DATA FOR REVIEW:
┄┄┄┄┄┄┄┄┄┄┄┄┄┄┄┄┄┄┄┄

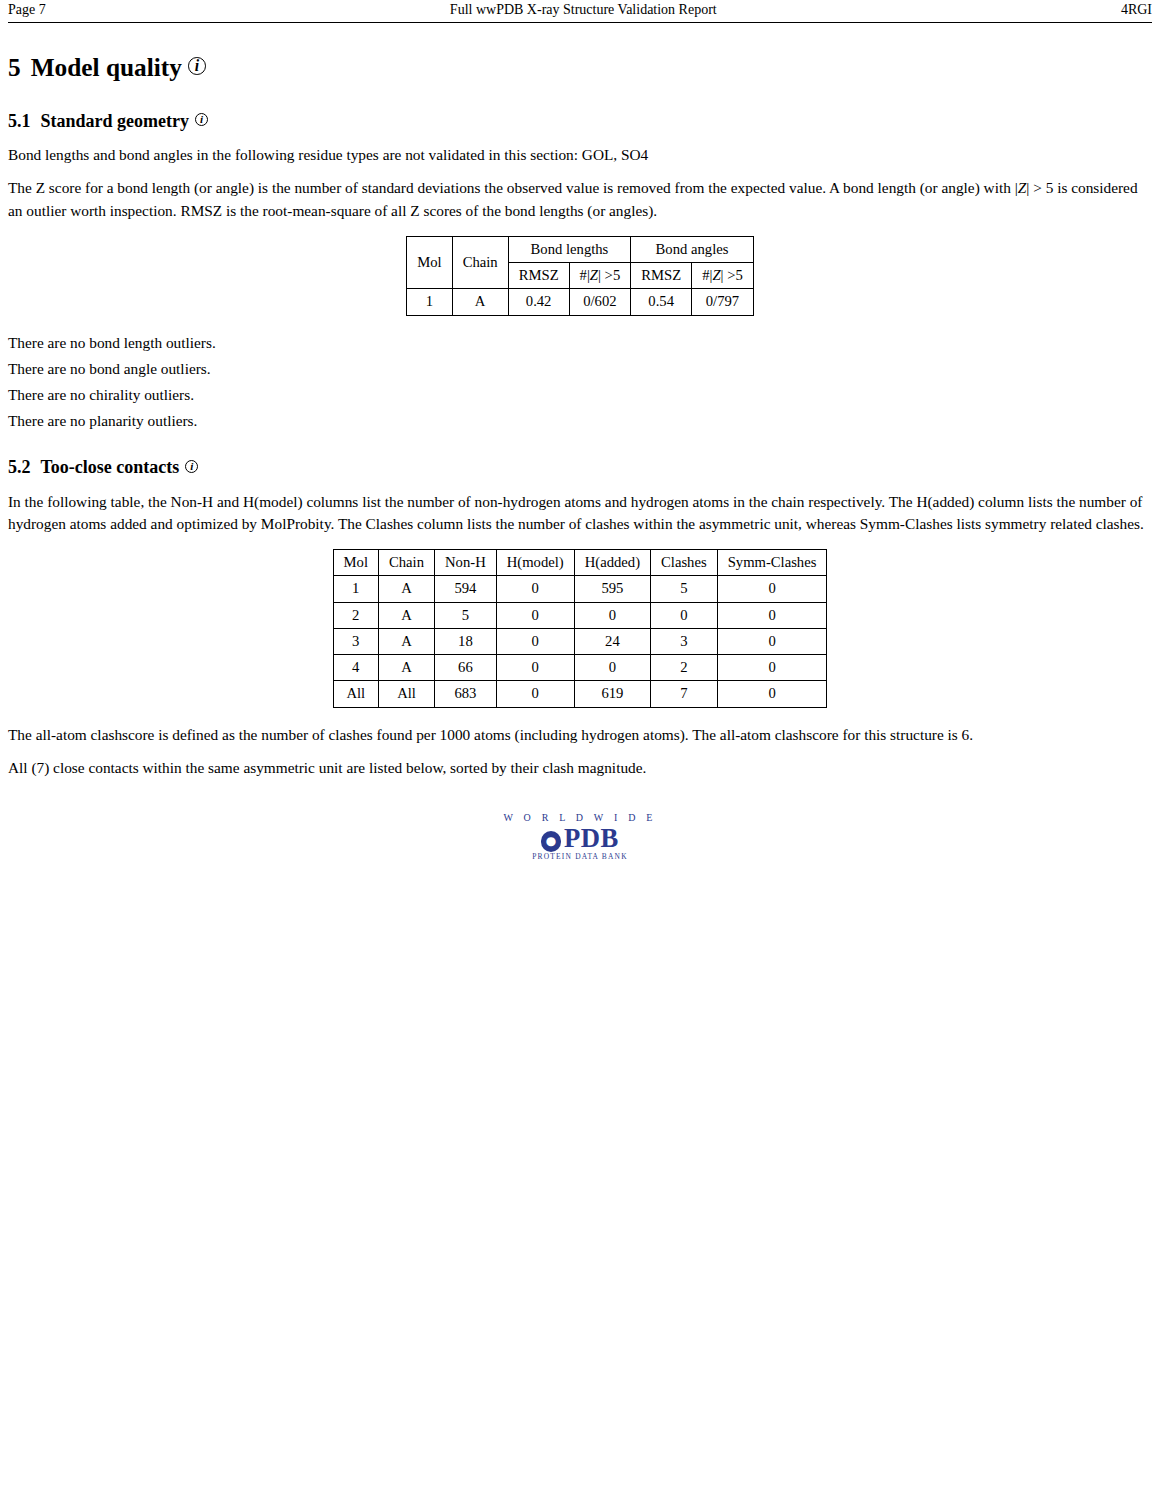Page 7
Full wwPDB X-ray Structure Validation Report
4RGI
5 Model qualityi
5.1 Standard geometryi
Bond lengths and bond angles in the following residue types are not validated in this section: GOL, SO4
The Z score for a bond length (or angle) is the number of standard deviations the observed value is removed from the expected value. A bond length (or angle) with |Z| > 5 is considered an outlier worth inspection. RMSZ is the root-mean-square of all Z scores of the bond lengths (or angles).
| Mol | Chain | Bond lengths | Bond angles |
| --- | --- | --- | --- |
| RMSZ | #/ Z / >5 | RMSZ | #/ Z / >5 |
| 1 | A | 0.42 | 0/602 | 0.54 | 0/797 |
There are no bond length outliers.
There are no bond angle outliers.
There are no chirality outliers.
There are no planarity outliers.
5.2 Too-close contactsi
In the following table, the Non-H and H(model) columns list the number of non-hydrogen atoms and hydrogen atoms in the chain respectively. The H(added) column lists the number of hydrogen atoms added and optimized by MolProbity. The Clashes column lists the number of clashes within the asymmetric unit, whereas Symm-Clashes lists symmetry related clashes.
| Mol | Chain | Non-H | H(model) | H(added) | Clashes | Symm-Clashes |
| --- | --- | --- | --- | --- | --- | --- |
| 1 | A | 594 | 0 | 595 | 5 | 0 |
| 2 | A | 5 | 0 | 0 | 0 | 0 |
| 3 | A | 18 | 0 | 24 | 3 | 0 |
| 4 | A | 66 | 0 | 0 | 2 | 0 |
| All | All | 683 | 0 | 619 | 7 | 0 |
The all-atom clashscore is defined as the number of clashes found per 1000 atoms (including hydrogen atoms). The all-atom clashscore for this structure is 6.
All (7) close contacts within the same asymmetric unit are listed below, sorted by their clash magnitude.
W O R L D W I D E
●PDB
PROTEIN DATA BANK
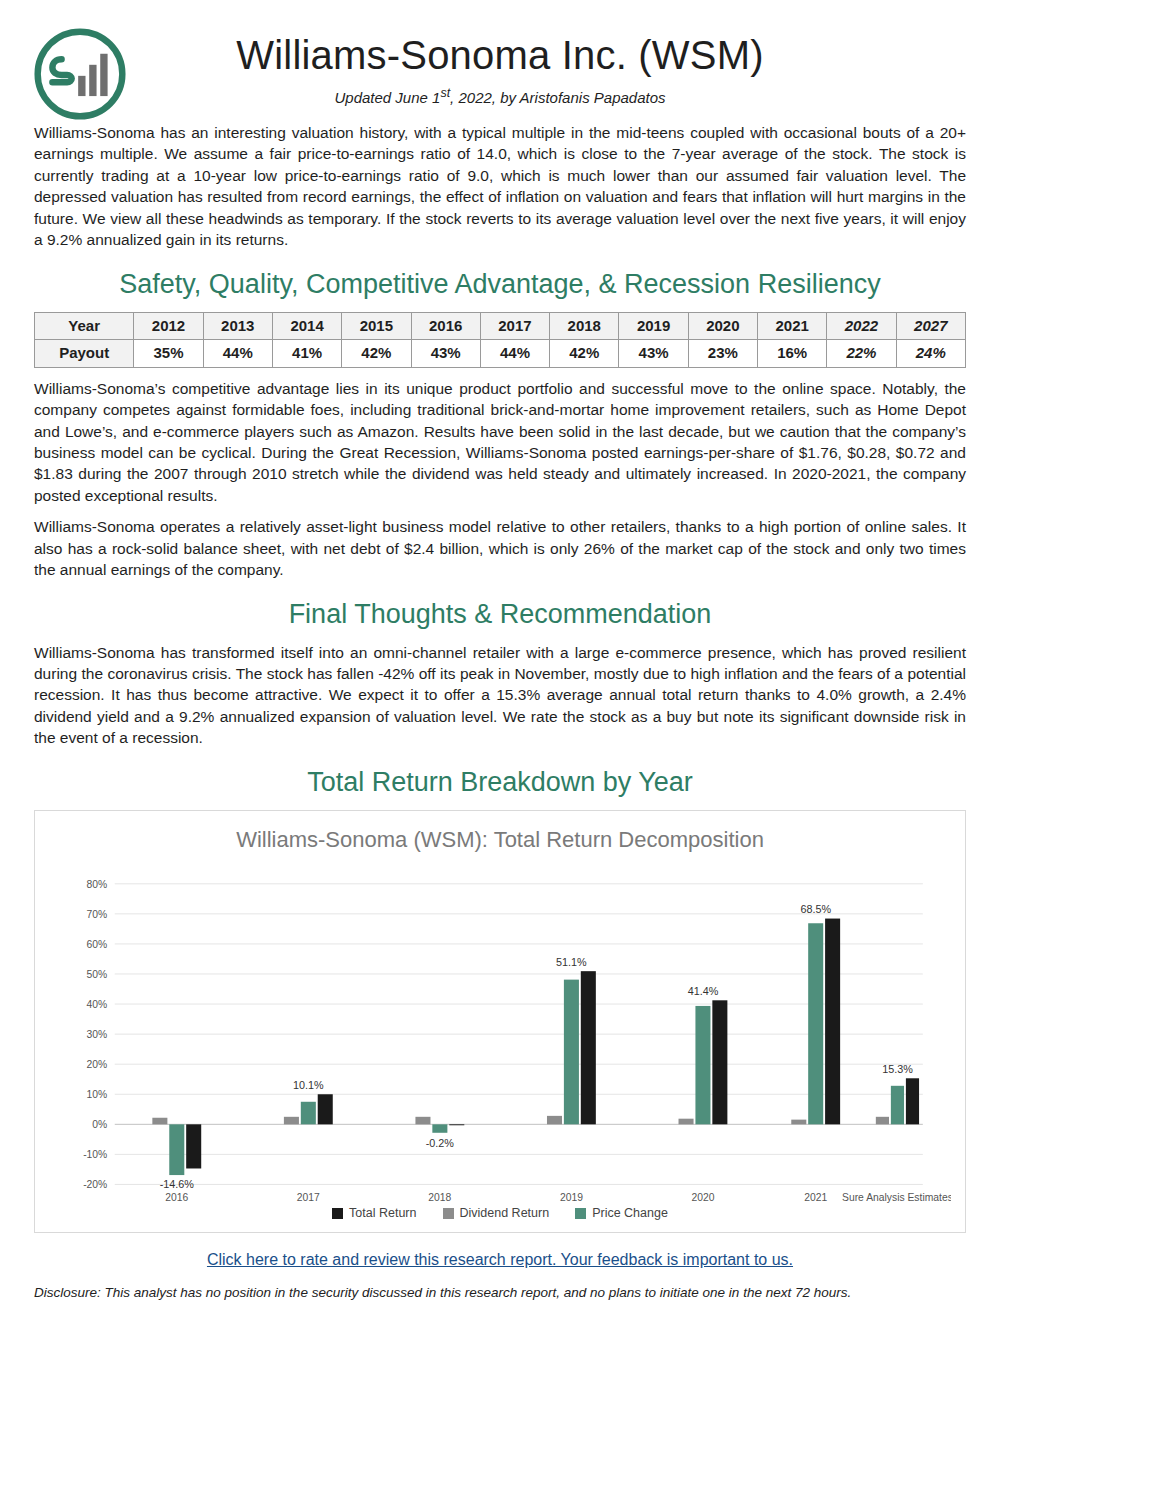Williams-Sonoma Inc. (WSM)
Updated June 1st, 2022, by Aristofanis Papadatos
Williams-Sonoma has an interesting valuation history, with a typical multiple in the mid-teens coupled with occasional bouts of a 20+ earnings multiple. We assume a fair price-to-earnings ratio of 14.0, which is close to the 7-year average of the stock. The stock is currently trading at a 10-year low price-to-earnings ratio of 9.0, which is much lower than our assumed fair valuation level. The depressed valuation has resulted from record earnings, the effect of inflation on valuation and fears that inflation will hurt margins in the future. We view all these headwinds as temporary. If the stock reverts to its average valuation level over the next five years, it will enjoy a 9.2% annualized gain in its returns.
Safety, Quality, Competitive Advantage, & Recession Resiliency
| Year | 2012 | 2013 | 2014 | 2015 | 2016 | 2017 | 2018 | 2019 | 2020 | 2021 | 2022 | 2027 |
| --- | --- | --- | --- | --- | --- | --- | --- | --- | --- | --- | --- | --- |
| Payout | 35% | 44% | 41% | 42% | 43% | 44% | 42% | 43% | 23% | 16% | 22% | 24% |
Williams-Sonoma’s competitive advantage lies in its unique product portfolio and successful move to the online space. Notably, the company competes against formidable foes, including traditional brick-and-mortar home improvement retailers, such as Home Depot and Lowe’s, and e-commerce players such as Amazon. Results have been solid in the last decade, but we caution that the company’s business model can be cyclical. During the Great Recession, Williams-Sonoma posted earnings-per-share of $1.76, $0.28, $0.72 and $1.83 during the 2007 through 2010 stretch while the dividend was held steady and ultimately increased. In 2020-2021, the company posted exceptional results.
Williams-Sonoma operates a relatively asset-light business model relative to other retailers, thanks to a high portion of online sales. It also has a rock-solid balance sheet, with net debt of $2.4 billion, which is only 26% of the market cap of the stock and only two times the annual earnings of the company.
Final Thoughts & Recommendation
Williams-Sonoma has transformed itself into an omni-channel retailer with a large e-commerce presence, which has proved resilient during the coronavirus crisis. The stock has fallen -42% off its peak in November, mostly due to high inflation and the fears of a potential recession. It has thus become attractive. We expect it to offer a 15.3% average annual total return thanks to 4.0% growth, a 2.4% dividend yield and a 9.2% annualized expansion of valuation level. We rate the stock as a buy but note its significant downside risk in the event of a recession.
Total Return Breakdown by Year
Williams-Sonoma (WSM): Total Return Decomposition
80% 70% 60% 50% 40% 30% 20% 10% 0% -10% -20% -14.6% 10.1% -0.2% 51.1% 41.4% 68.5% 15.3% 2016 2017 2018 2019 2020 2021 Sure Analysis Estimates
Total Return Dividend Return Price Change
Click here to rate and review this research report. Your feedback is important to us.
Disclosure: This analyst has no position in the security discussed in this research report, and no plans to initiate one in the next 72 hours.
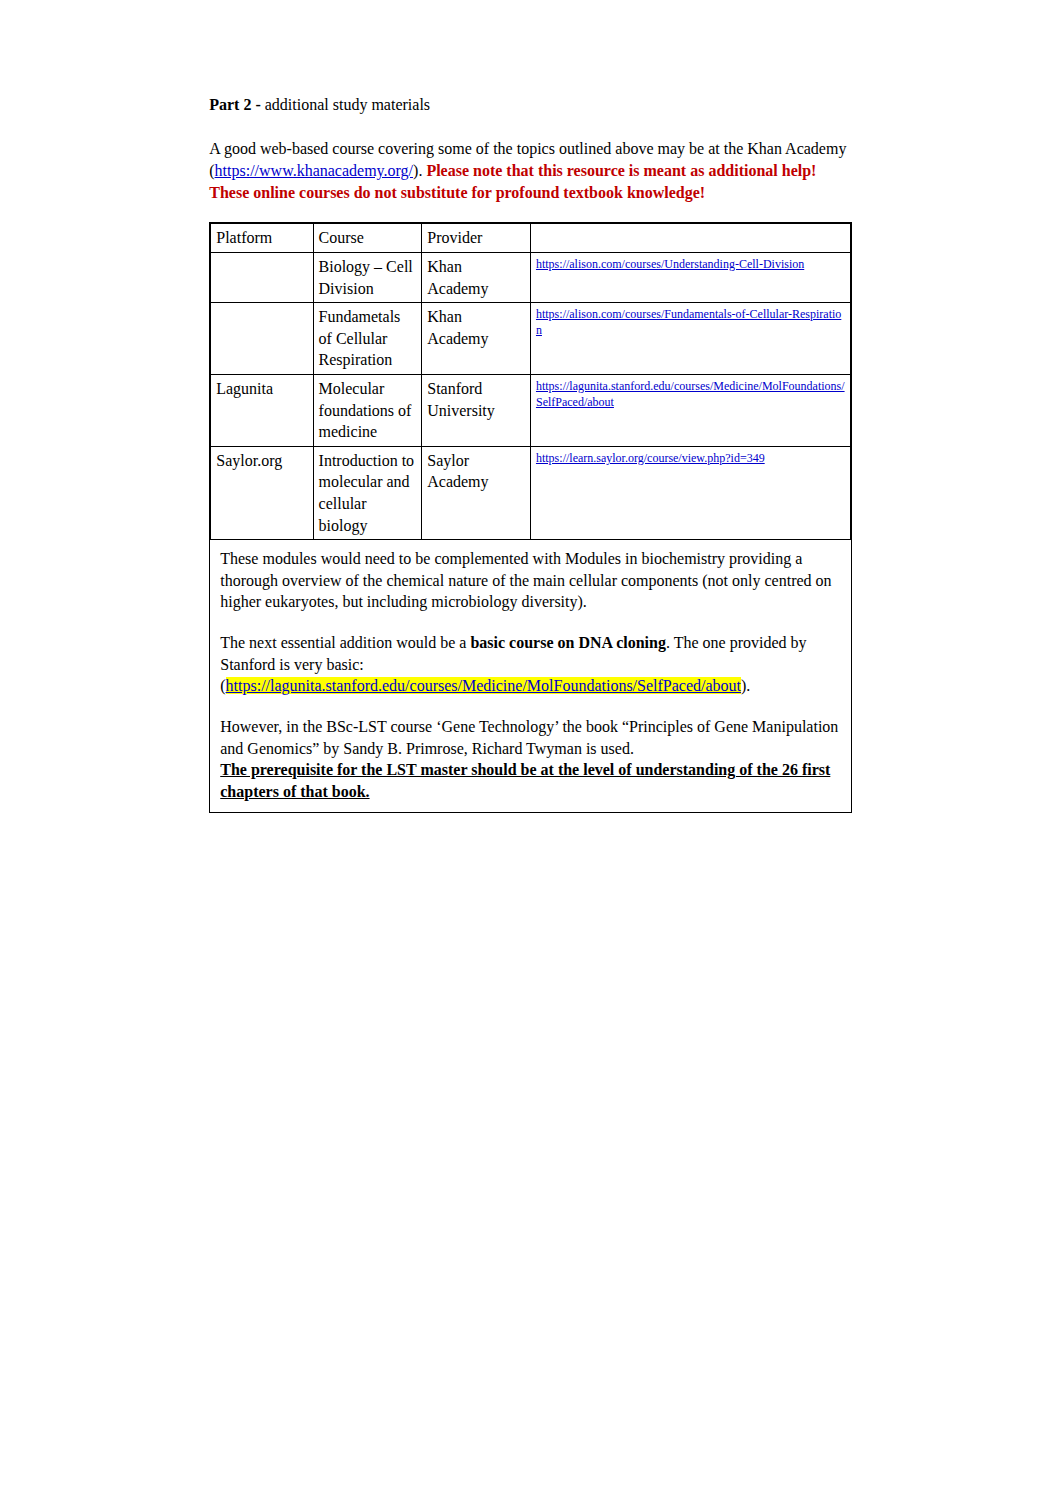Part 2 - additional study materials
A good web-based course covering some of the topics outlined above may be at the Khan Academy (https://www.khanacademy.org/). Please note that this resource is meant as additional help! These online courses do not substitute for profound textbook knowledge!
| Platform | Course | Provider | |
| | Biology – Cell Division | Khan Academy | https://alison.com/courses/Understanding-Cell-Division |
| | Fundametals of Cellular Respiration | Khan Academy | https://alison.com/courses/Fundamentals-of-Cellular-Respiration |
| Lagunita | Molecular foundations of medicine | Stanford University | https://lagunita.stanford.edu/courses/Medicine/MolFoundations/SelfPaced/about |
| Saylor.org | Introduction to molecular and cellular biology | Saylor Academy | https://learn.saylor.org/course/view.php?id=349 |
These modules would need to be complemented with Modules in biochemistry providing a thorough overview of the chemical nature of the main cellular components (not only centred on higher eukaryotes, but including microbiology diversity).
The next essential addition would be a basic course on DNA cloning. The one provided by Stanford is very basic:
(https://lagunita.stanford.edu/courses/Medicine/MolFoundations/SelfPaced/about).
However, in the BSc-LST course ‘Gene Technology’ the book “Principles of Gene Manipulation and Genomics” by Sandy B. Primrose, Richard Twyman is used.
The prerequisite for the LST master should be at the level of understanding of the 26 first chapters of that book.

┄┄┄┄┄┄┄┄┄┄┄┄┄┄┄┄┄┄┄┄

TASK TO COMPLETE: Within these entries, output exactly the lines starting at the one with "0 | 24 | 3 | 0 |" and finishing at the one with "Williams-Sonoma Inc. (WSM)". Leave pictures out of the output.

RESPONSE AREA:
| 3 | A | 18 | 0 | 24 | 3 | 0 |
| 4 | A | 66 | 0 | 0 | 2 | 0 |
| All | All | 683 | 0 | 619 | 7 | 0 |
The all-atom clashscore is defined as the number of clashes found per 1000 atoms (including hydrogen atoms). The all-atom clashscore for this structure is 6.
All (7) close contacts within the same asymmetric unit are listed below, sorted by their clash magnitude.
W O R L D W I D E
●PDB
PROTEIN DATA BANK
Williams-Sonoma Inc. (WSM)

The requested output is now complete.